### Work task
Within the records, find every line that includes the word "trash" and copy it.

[Data records]
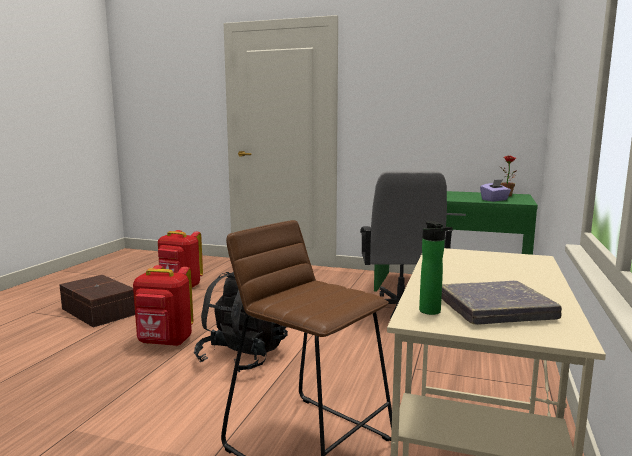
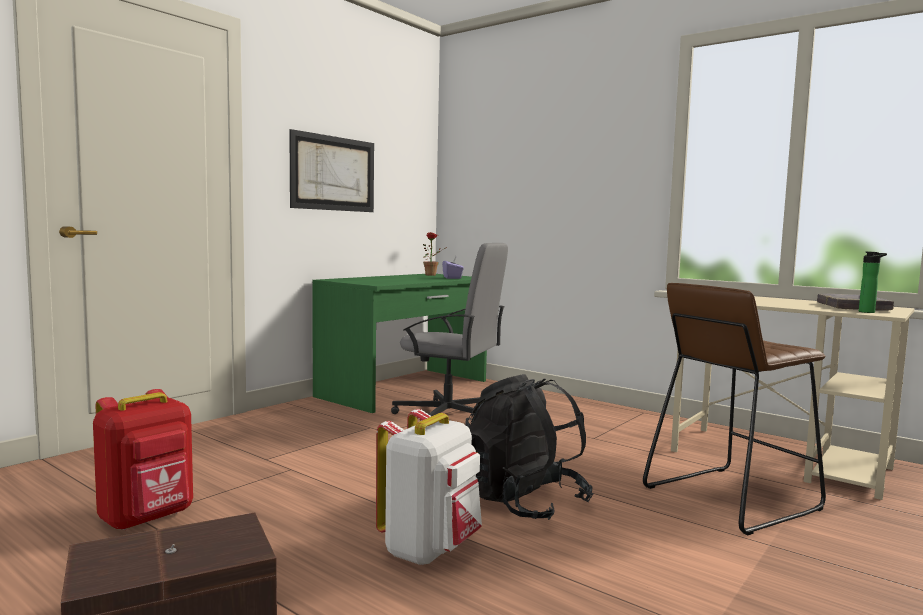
camera: 70 degrees left, 5 degrees down
(165, 342) = (430, 549): red backpack -> white backpack
(413, 109) = (333, 173): none -> picture

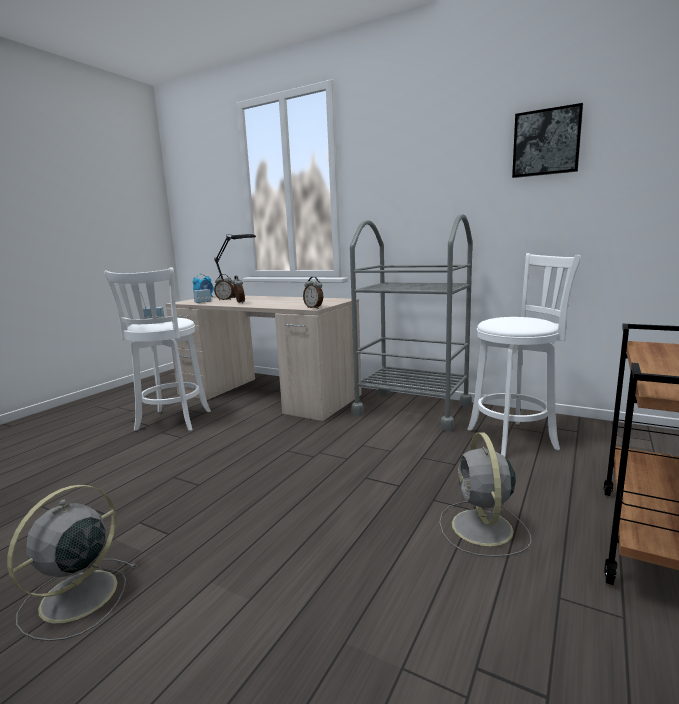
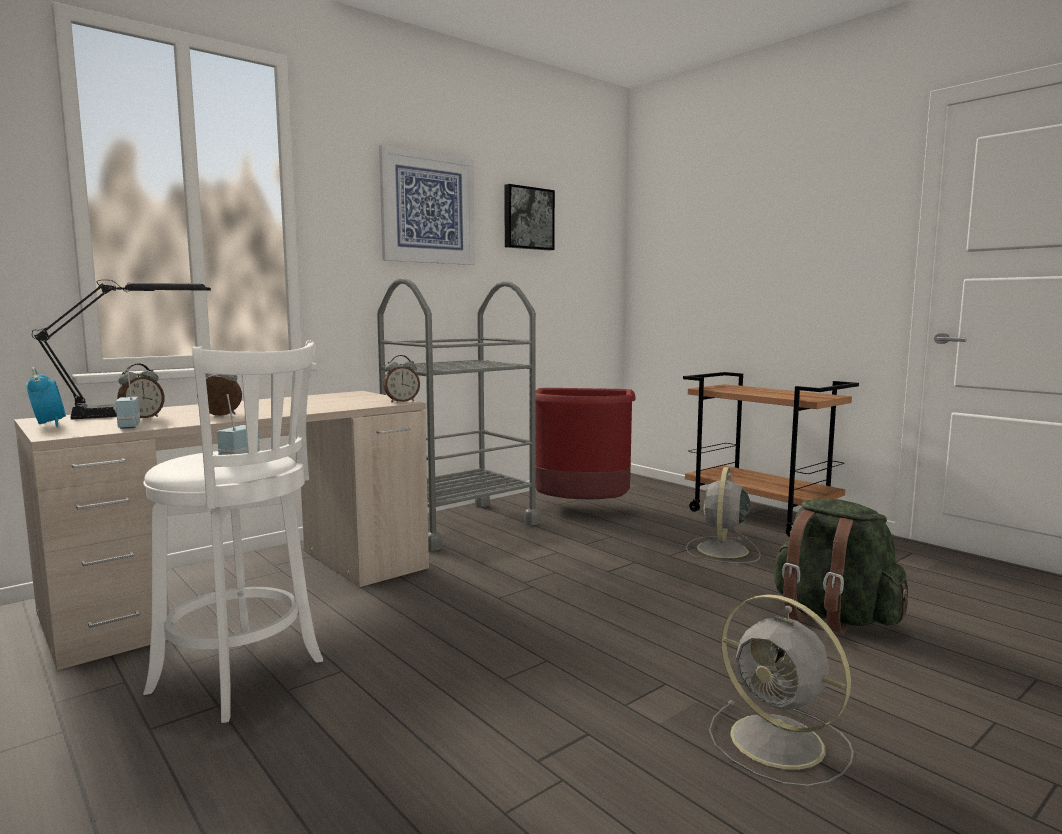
camera: 70 degrees left, 5 degrees down
(330, 629) = (832, 617): none -> green backpack
(432, 158) = (428, 208): none -> picture
(482, 529) = (722, 550): grey fan -> grey fan turned 90 degrees clockwise
(515, 438) = (582, 509): white stool -> red trash can

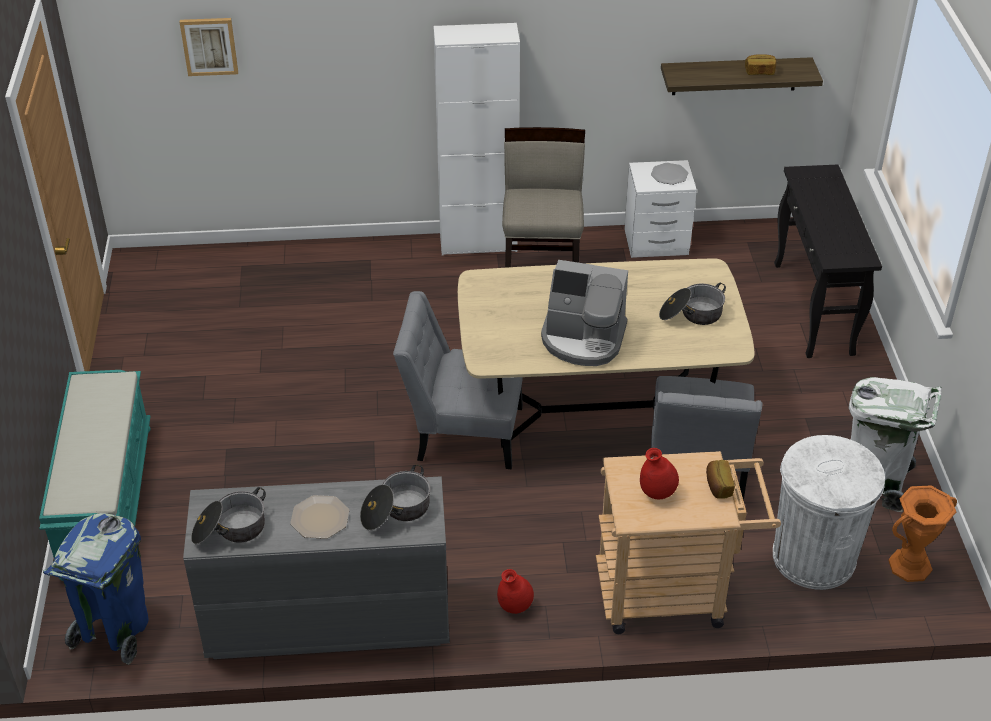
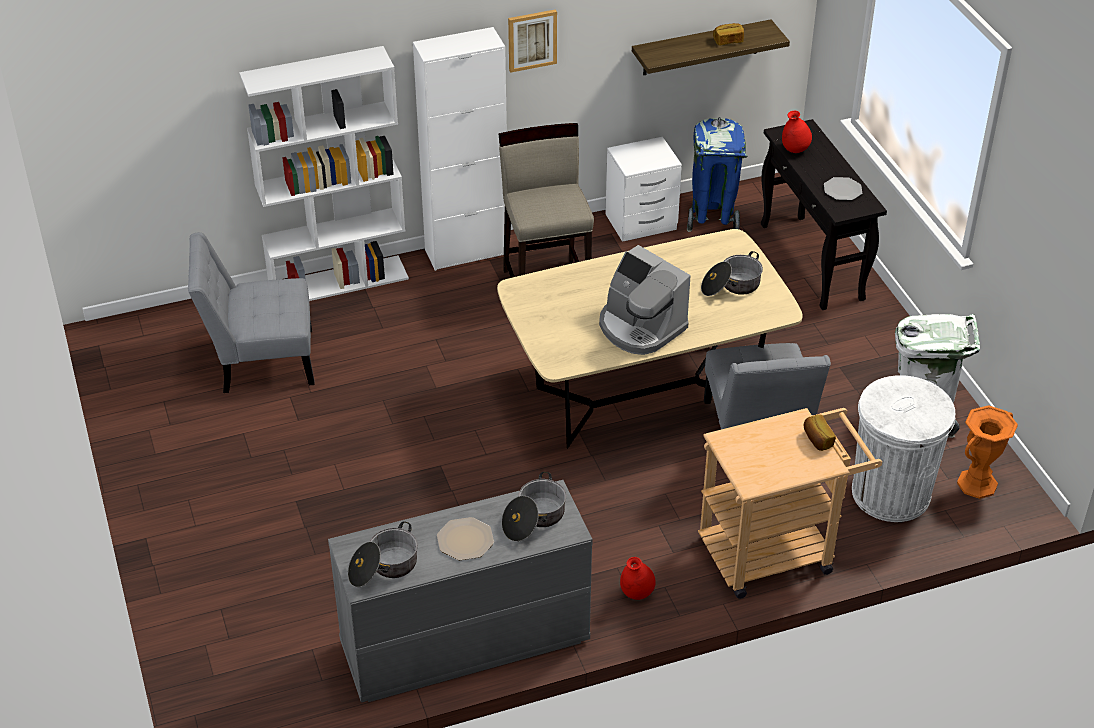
camera: 15 degrees left, 0 degrees up
(106, 500) = (194, 574): turquoise bench -> none
(115, 631) = (259, 697): blue trash can -> blue trash can (712, 217)
(209, 46) = (188, 95): picture -> picture (532, 40)
(349, 250) = (339, 281): none -> white bookcase
(462, 432) = (524, 440): grey chair -> grey chair (260, 361)
(583, 339) = (640, 327): coffee machine -> coffee machine turned 45 degrees clockwise
(657, 493) = (765, 456): red vase -> red vase (795, 150)
(669, 175) = (650, 154): plate -> plate (842, 190)

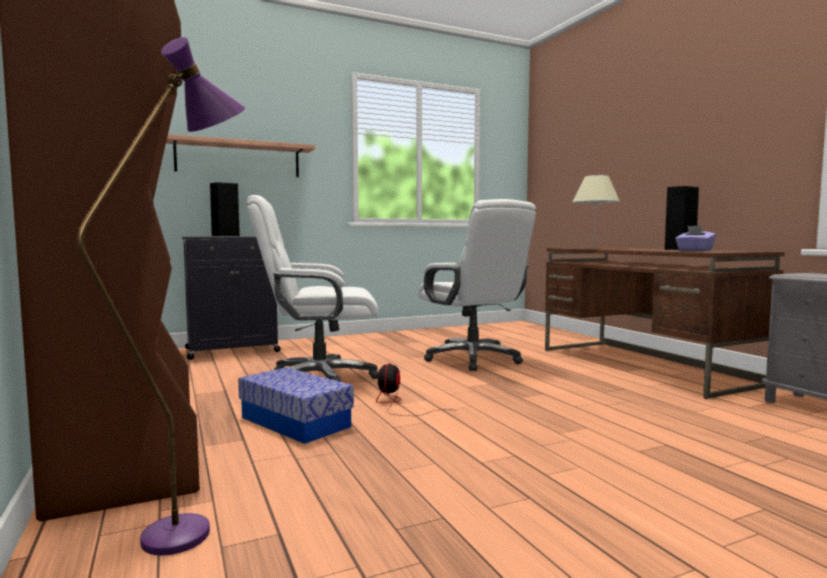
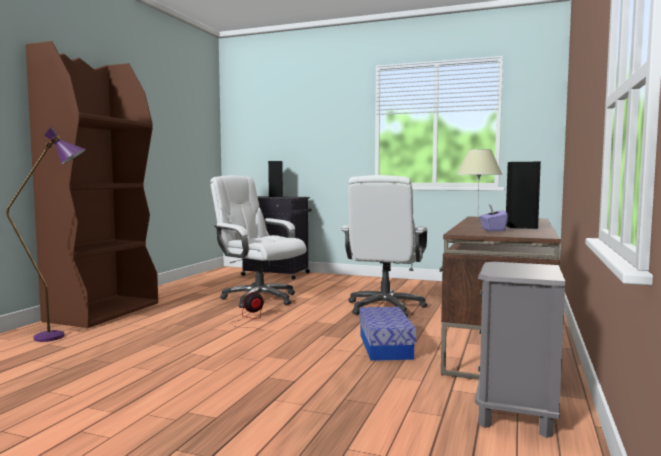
camera: 45 degrees right, 0 degrees up
(238, 159) = (294, 142): shelf -> none
(295, 422) = (186, 314): storage box -> storage box (385, 346)

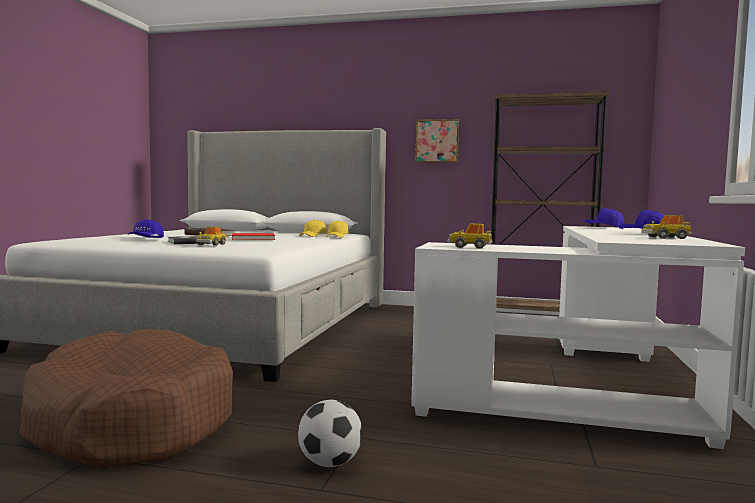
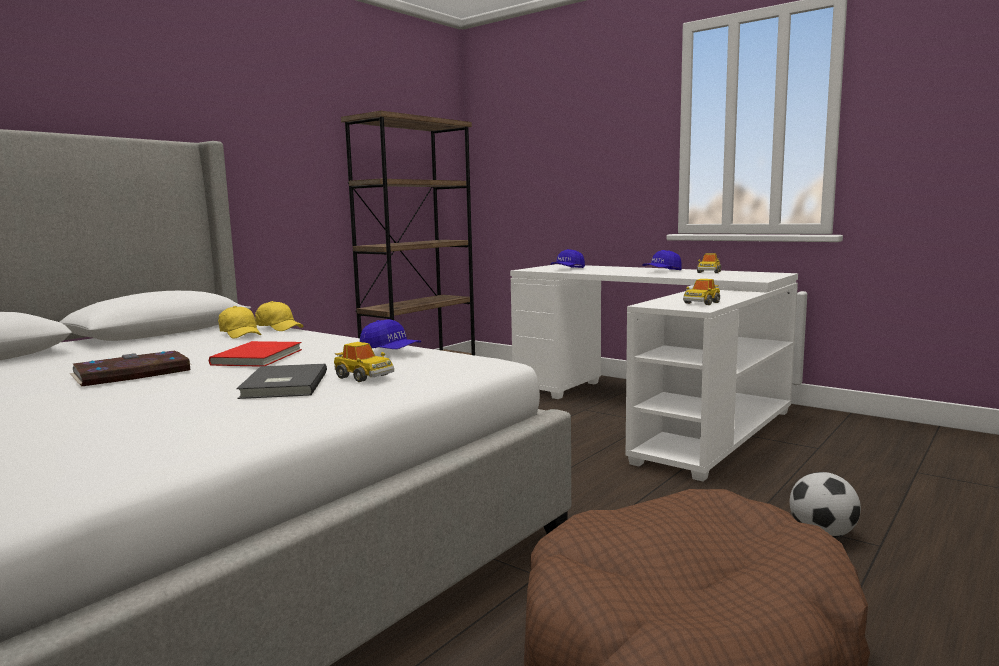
camera: 65 degrees left, 5 degrees up
(146, 239) = (193, 407): blue cap -> blue cap (390, 352)
(437, 141) = (276, 165): picture -> none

### The completed task
(515, 438) = (582, 509): white stool -> red trash can
(115, 631) = (259, 697): blue trash can -> blue trash can (712, 217)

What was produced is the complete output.